Further if i use different values from which i entered while calculating the coefficients, i get strangly high results
data = np.genfromtxt("data1.csv",dtype=float,delimiter=";")
to = data[0,2:]
tc = data[1:,0]
y = data[1:,2:]
a = np.array([[1, to[0], tc[0], to[0]**2, to[0]*tc[0], tc[0]**2, to[0]**3, tc[0]*to[0]**2, to[0]*tc[0]**2, tc[0]**3],
[1, to[1], tc[1], to[1]**2, to[1]*tc[1], tc[1]**2, to[1]**3, tc[1]*to[1]**2, to[1]*tc[1]**2, tc[1]**3],
[1, to[2], tc[2], to[2]**2, to[2]*tc[2], tc[2]**2, to[2]**3, tc[2]*to[2]**2, to[2]*tc[2]**2, tc[2]**3],
[1, to[3], tc[3], to[3]**2, to[3]*tc[3], tc[3]**2, to[3]**3, tc[3]*to[3]**2, to[3]*tc[3]**2, tc[3]**3],
[1, to[4], tc[4], to[4]**2, to[4]*tc[4], tc[4]**2, to[4]**3, tc[4]*to[4]**2, to[4]*tc[4]**2, tc[4]**3],
[1, to[5], tc[5], to[5]**2, to[5]*tc[5], tc[5]**2, to[5]**3, tc[5]*to[5]**2, to[5]*tc[5]**2, tc[5]**3],
[1, to[6], tc[6], to[6]**2, to[6]*tc[6], tc[6]**2, to[6]**3, tc[6]*to[6]**2, to[6]*tc[6]**2, tc[6]**3],
[1, to[7], tc[7], to[7]**2, to[7]*tc[7], tc[7]**2, to[7]**3, tc[7]*to[7]**2, to[7]*tc[7]**2, tc[7]**3],
[1, to[8], tc[8], to[8]**2, to[8]*tc[8], tc[8]**2, to[8]**3, tc[8]*to[8]**2, to[8]*tc[8]**2, tc[8]**3],
[1, to[9], tc[9], to[9]**2, to[9]*tc[9], tc[9]**2, to[9]**3, tc[9]*to[9]**2, to[9]*tc[9]**2, tc[9]**3]])

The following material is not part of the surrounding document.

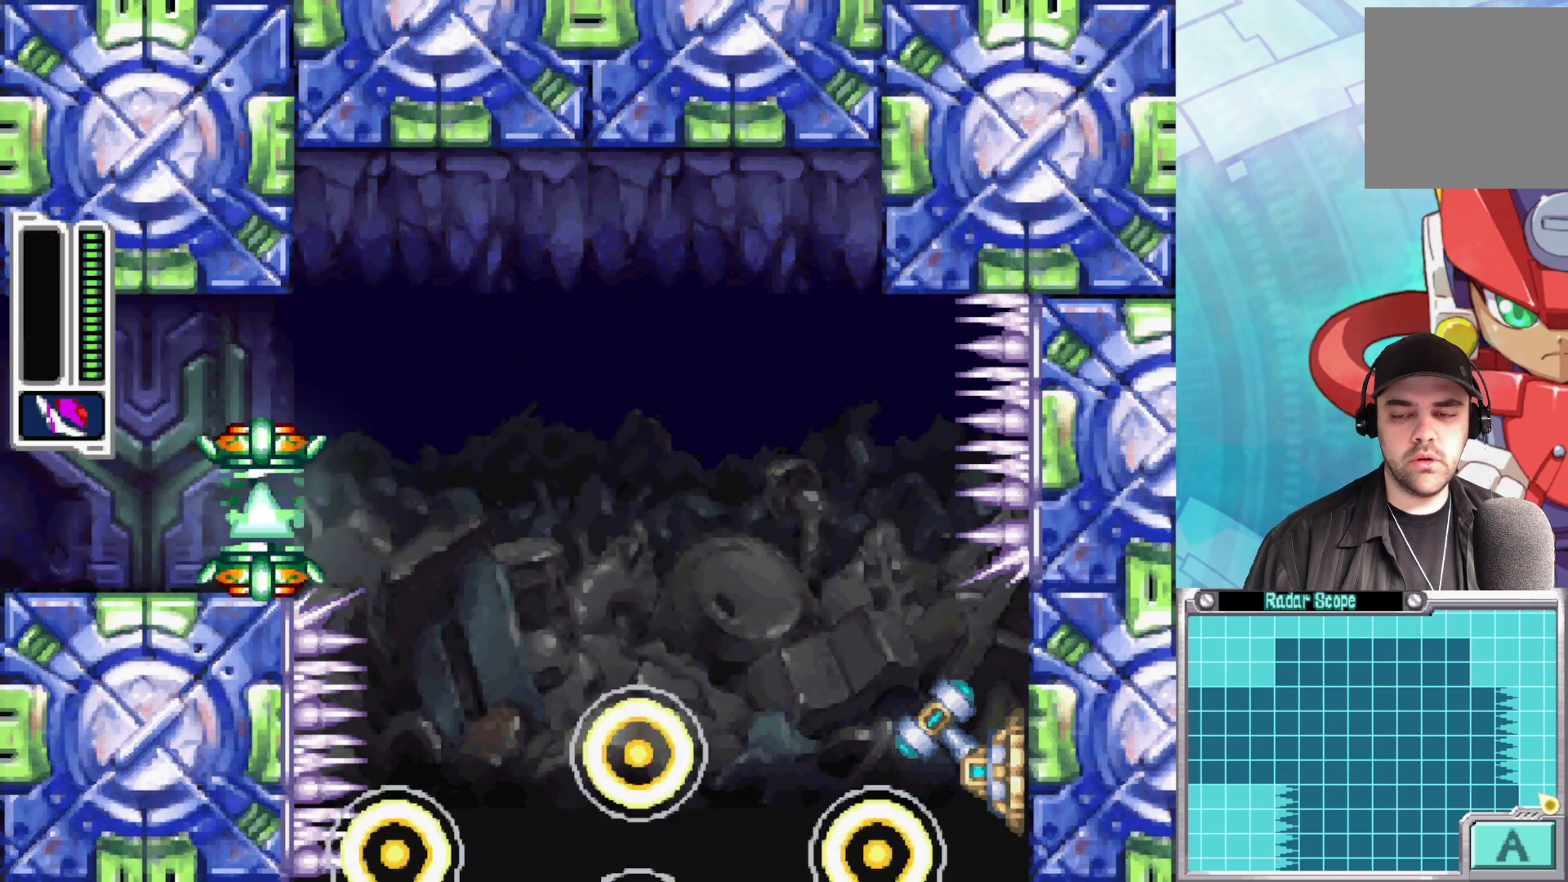
{"buttons": [], "left_stick": "center", "right_stick": "center", "events": []}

b = np.array([y[0,0],y[1,1],y[2,2],y[3,3],y[4,4],y[5,5],y[6,6],y[7,7],y[8,8],y[9,9]])
c = np.linalg.solve(a, b)
ges_to = 10
ges_tc = 35
ges_y = c[0] + c[1]*ges_to + c[2]*ges_tc + c[3]*ges_to**2 + c[4]*ges_to*ges_tc + c[5]*ges_tc**2 + c[6]*ges_to**3 \
+ c[7]*ges_tc*ges_to**2 + c[8]*ges_to*ges_tc**2 + c[9]*ges_tc**3
Here are the values I use to calculate
('to:', array([ 15., 10., 5., 0., -5., -10., -15., -20., -25., -30., -35.]))
('tc:', array([ 30., 35., 40., 45., 50., 55., 60., 65., 70., 80., 90.]))
('b', array([ 24., 31., 35., 36., 35., 33., 30., 25., 21., 18.]))
('y:', array([[ 24., 26., 27., 27., 26., 25., 23., 20., 18., 15., 13.],
[ 30., 31., 31., 30., 29., 27., 24., 21., 18., 16., 14.],
[ 35., 35., 35., 33., 31., 29., 26., 22., 19., 16., 15.],
[ 40., 40., 38., 36., 33., 30., 27., 23., 20., 16., 15.],
[ 45., 44., 41., 39., 35., 32., 28., 24., 20., 17., 16.],
[ 49., 47., 44., 41., 37., 33., 29., 25., 20., 17., 16.],
[ 53., 51., 47., 43., 39., 34., 30., 25., 21., 17., 16.],
[ 57., 54., 50., 45., 40., 35., 30., 25., 21., 17., 16.],
[ 61., 57., 52., 47., 41., 36., 31., 26., 21., 17., 16.],
[ 64., 60., 54., 59., 53., 37., 32., 27., 22., 18., 19.],
[ 67., 63., 56., 61., 55., 59., 34., 29., 24., 18., 19.]]))
('ges_y:', 49.0625)
The floating point arithmetic is leading you astray. If you look at the determinant of that matrix a, it's something incredibly small like 1.551864434916621e-51. If you compute the determinate with the entries as integers (and avoid floating point arithmetic weirdness) you'll see it's actually 0, and the rank of your matrix is 5. So it's singular, and in general equations like ax = b may not have any solution.
Another quick thing you can do to see this is np.dot(a, np.linalg.inv(a)) is nowhere close to the identity matrix. Similarly, np.dot(a, c) is nowhere close to b.
There may or may not be an actual solution to ax = b, but np.linalg.lstsq(a,b) will get you an approximate solution in either case, if that's sufficient for you rneeds.